Sounds like a great idea. I am not a Facebooker, if someone wants to start it go for it.


----------



## justagirltv (Jun 3, 2014)

Ughh, I work in Alpharetta not far from Cumming. I wonder if I can donate a bag of food or some of Bentley's toys that he's not attached too. Whenever I go to the vet I bring a baggie of items that I bought and don't need or that didn't work out for Bentley. The vet makes calls at a shelter and brings the items there. 
I think the story has made national news. I saw the story on Facebook first posted by a friend in NY and Connecticut. 

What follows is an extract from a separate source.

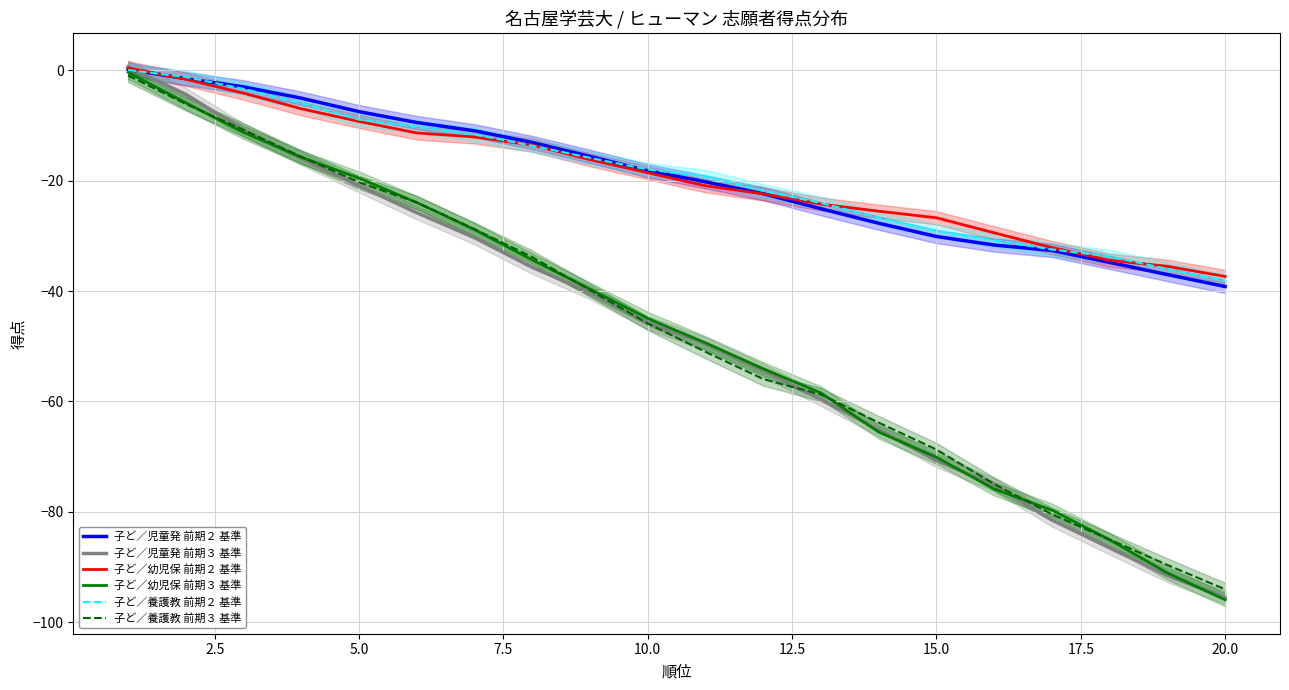

Is it true that 子ど／幼児保 前期３ 基準 equals -8.6 at 5.0?

False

Can someone please put this lady in a locked wire crate out in a field some place and just let her fend for herself?


----------



## Tanner's Mom (May 27, 2005)

justagirltv said:


> Ughh, I work in Alpharetta not far from Cumming. I wonder if I can donate a bag of food or some of Bentley's toys that he's not attached too. Whenever I go to the vet I bring a baggie of items that I bought and don't need or that didn't work out for Bentley. The vet makes calls at a shelter and brings the items there.
> I think the story has made national news. I saw the story on Facebook first posted by a friend in NY and Connecticut.
> 
> Can someone please put this lady in a locked wire crate out in a field some place and just let her fend for herself?


Great idea.


----------



## ladodd (Jan 8, 2012)

justagirltv said:


> Ughh, I work in Alpharetta not far from Cumming. I wonder if I can donate a bag of food or some of Bentley's toys that he's not attached too. Whenever I go to the vet I bring a baggie of items that I bought and don't need or that didn't work out for Bentley. The vet makes calls at a shelter and brings the items there.
> I think the story has made national news. I saw the story on Facebook first posted by a friend in NY and Connecticut.
> 
> Can someone please put this lady in a locked wire crate out in a field some place and just let her fend for herself?

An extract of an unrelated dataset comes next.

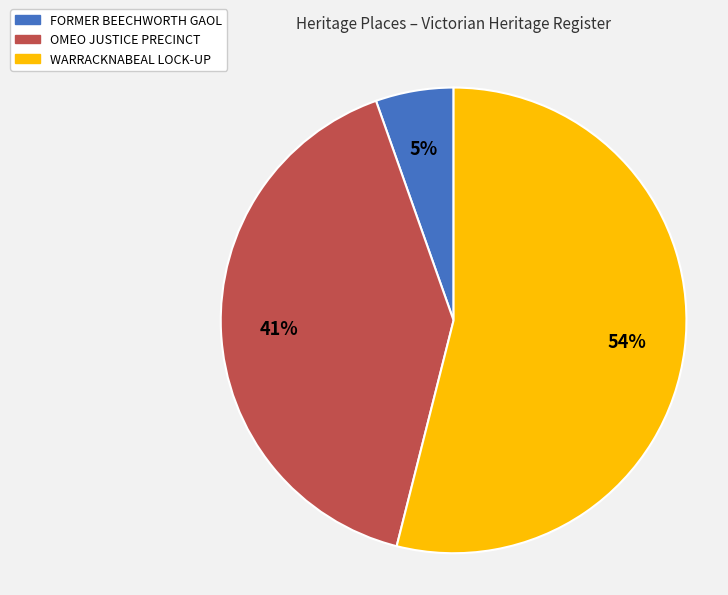

To the nearest percent, what is the average slice percentage?

33%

Yes, the shelter is in desperate need of food, supplies. Their website is Cherokee County Animal Shelter, there is a wish list and/or a link to order via Amazon. I'm hoping to do some volunteer work with them soon.


----------



## Snowbody (Jan 3, 2009)

I heard something about this today. Maybe a change.org petition would help. Good way to reach thousands and we can all put link on FB.


----------



## michellerobison (Dec 17, 2009)

OMG did you see those sweet babies coming up and licking wanting held...
Precious babies!


----------



## maltese manica (Nov 6, 2012)

If you start a petition, I would love to sign it!


----------



## thelittlemaltipoo (Jul 27, 2014)

We should try to raise awareness and make sure that they don't get their puppies back just to cramp all the puppies and constantly breed them. Isn't Victoria Stillwell the dog trainer on ehow Youtube?


----------



## Fee (Oct 26, 2013)

So, so sad... My heart is breaking for those precious pups.


----------



## MalteseObsessed (Mar 7, 2010)

that is crazy...so encouraging to see Victoria Stillwell is involved!


----------